# [Work instructions]
Can you copy out every line of the records below, keeping each character, space and punctuation mark as it stands?
☆ ☆ ☆ ☆ ☆ ☆ ☆
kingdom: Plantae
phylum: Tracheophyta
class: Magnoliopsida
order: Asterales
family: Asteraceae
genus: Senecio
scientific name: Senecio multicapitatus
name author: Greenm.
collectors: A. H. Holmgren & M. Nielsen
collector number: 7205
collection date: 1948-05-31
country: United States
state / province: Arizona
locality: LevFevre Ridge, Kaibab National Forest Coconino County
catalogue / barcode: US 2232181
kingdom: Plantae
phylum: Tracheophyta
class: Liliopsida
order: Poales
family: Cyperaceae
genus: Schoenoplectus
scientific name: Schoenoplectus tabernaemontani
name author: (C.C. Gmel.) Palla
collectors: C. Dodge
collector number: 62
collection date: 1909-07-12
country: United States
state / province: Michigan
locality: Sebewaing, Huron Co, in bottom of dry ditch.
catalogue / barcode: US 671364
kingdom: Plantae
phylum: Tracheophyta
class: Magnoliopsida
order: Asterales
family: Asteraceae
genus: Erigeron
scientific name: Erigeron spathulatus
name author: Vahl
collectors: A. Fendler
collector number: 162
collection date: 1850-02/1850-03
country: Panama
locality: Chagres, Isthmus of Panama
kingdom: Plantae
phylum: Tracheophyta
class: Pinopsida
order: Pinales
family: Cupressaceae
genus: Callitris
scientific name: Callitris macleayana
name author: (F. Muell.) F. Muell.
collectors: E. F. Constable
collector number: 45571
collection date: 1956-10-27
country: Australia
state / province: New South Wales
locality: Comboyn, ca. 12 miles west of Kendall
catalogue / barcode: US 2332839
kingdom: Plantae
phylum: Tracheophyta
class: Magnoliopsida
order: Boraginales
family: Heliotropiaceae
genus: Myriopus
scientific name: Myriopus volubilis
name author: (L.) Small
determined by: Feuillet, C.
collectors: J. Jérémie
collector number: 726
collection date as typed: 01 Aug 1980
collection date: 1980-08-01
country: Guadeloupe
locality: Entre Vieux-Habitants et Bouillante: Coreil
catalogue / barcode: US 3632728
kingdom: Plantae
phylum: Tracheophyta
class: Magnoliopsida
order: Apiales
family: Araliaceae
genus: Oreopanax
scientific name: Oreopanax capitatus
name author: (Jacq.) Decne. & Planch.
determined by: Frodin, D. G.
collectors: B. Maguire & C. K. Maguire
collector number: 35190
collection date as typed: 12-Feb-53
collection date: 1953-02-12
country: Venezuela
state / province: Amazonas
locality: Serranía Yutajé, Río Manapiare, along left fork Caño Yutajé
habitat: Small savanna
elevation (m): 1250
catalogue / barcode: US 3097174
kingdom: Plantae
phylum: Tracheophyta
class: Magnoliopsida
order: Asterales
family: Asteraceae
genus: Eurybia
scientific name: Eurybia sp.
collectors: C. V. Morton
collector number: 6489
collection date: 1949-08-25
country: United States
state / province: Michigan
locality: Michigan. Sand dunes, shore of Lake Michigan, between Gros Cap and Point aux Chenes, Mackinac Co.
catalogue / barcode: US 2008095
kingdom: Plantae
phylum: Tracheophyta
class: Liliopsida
☆ ☆ ☆ ☆ ☆ ☆ ☆
# [Result]
kingdom: Plantae
phylum: Tracheophyta
class: Magnoliopsida
order: Asterales
family: Asteraceae
genus: Senecio
scientific name: Senecio multicapitatus
name author: Greenm.
collectors: A. H. Holmgren & M. Nielsen
collector number: 7205
collection date: 1948-05-31
country: United States
state / province: Arizona
locality: LevFevre Ridge, Kaibab National Forest Coconino County
catalogue / barcode: US 2232181
kingdom: Plantae
phylum: Tracheophyta
class: Liliopsida
order: Poales
family: Cyperaceae
genus: Schoenoplectus
scientific name: Schoenoplectus tabernaemontani
name author: (C.C. Gmel.) Palla
collectors: C. Dodge
collector number: 62
collection date: 1909-07-12
country: United States
state / province: Michigan
locality: Sebewaing, Huron Co, in bottom of dry ditch.
catalogue / barcode: US 671364
kingdom: Plantae
phylum: Tracheophyta
class: Magnoliopsida
order: Asterales
family: Asteraceae
genus: Erigeron
scientific name: Erigeron spathulatus
name author: Vahl
collectors: A. Fendler
collector number: 162
collection date: 1850-02/1850-03
country: Panama
locality: Chagres, Isthmus of Panama
kingdom: Plantae
phylum: Tracheophyta
class: Pinopsida
order: Pinales
family: Cupressaceae
genus: Callitris
scientific name: Callitris macleayana
name author: (F. Muell.) F. Muell.
collectors: E. F. Constable
collector number: 45571
collection date: 1956-10-27
country: Australia
state / province: New South Wales
locality: Comboyn, ca. 12 miles west of Kendall
catalogue / barcode: US 2332839
kingdom: Plantae
phylum: Tracheophyta
class: Magnoliopsida
order: Boraginales
family: Heliotropiaceae
genus: Myriopus
scientific name: Myriopus volubilis
name author: (L.) Small
determined by: Feuillet, C.
collectors: J. Jérémie
collector number: 726
collection date as typed: 01 Aug 1980
collection date: 1980-08-01
country: Guadeloupe
locality: Entre Vieux-Habitants et Bouillante: Coreil
catalogue / barcode: US 3632728
kingdom: Plantae
phylum: Tracheophyta
class: Magnoliopsida
order: Apiales
family: Araliaceae
genus: Oreopanax
scientific name: Oreopanax capitatus
name author: (Jacq.) Decne. & Planch.
determined by: Frodin, D. G.
collectors: B. Maguire & C. K. Maguire
collector number: 35190
collection date as typed: 12-Feb-53
collection date: 1953-02-12
country: Venezuela
state / province: Amazonas
locality: Serranía Yutajé, Río Manapiare, along left fork Caño Yutajé
habitat: Small savanna
elevation (m): 1250
catalogue / barcode: US 3097174
kingdom: Plantae
phylum: Tracheophyta
class: Magnoliopsida
order: Asterales
family: Asteraceae
genus: Eurybia
scientific name: Eurybia sp.
collectors: C. V. Morton
collector number: 6489
collection date: 1949-08-25
country: United States
state / province: Michigan
locality: Michigan. Sand dunes, shore of Lake Michigan, between Gros Cap and Point aux Chenes, Mackinac Co.
catalogue / barcode: US 2008095
kingdom: Plantae
phylum: Tracheophyta
class: Liliopsida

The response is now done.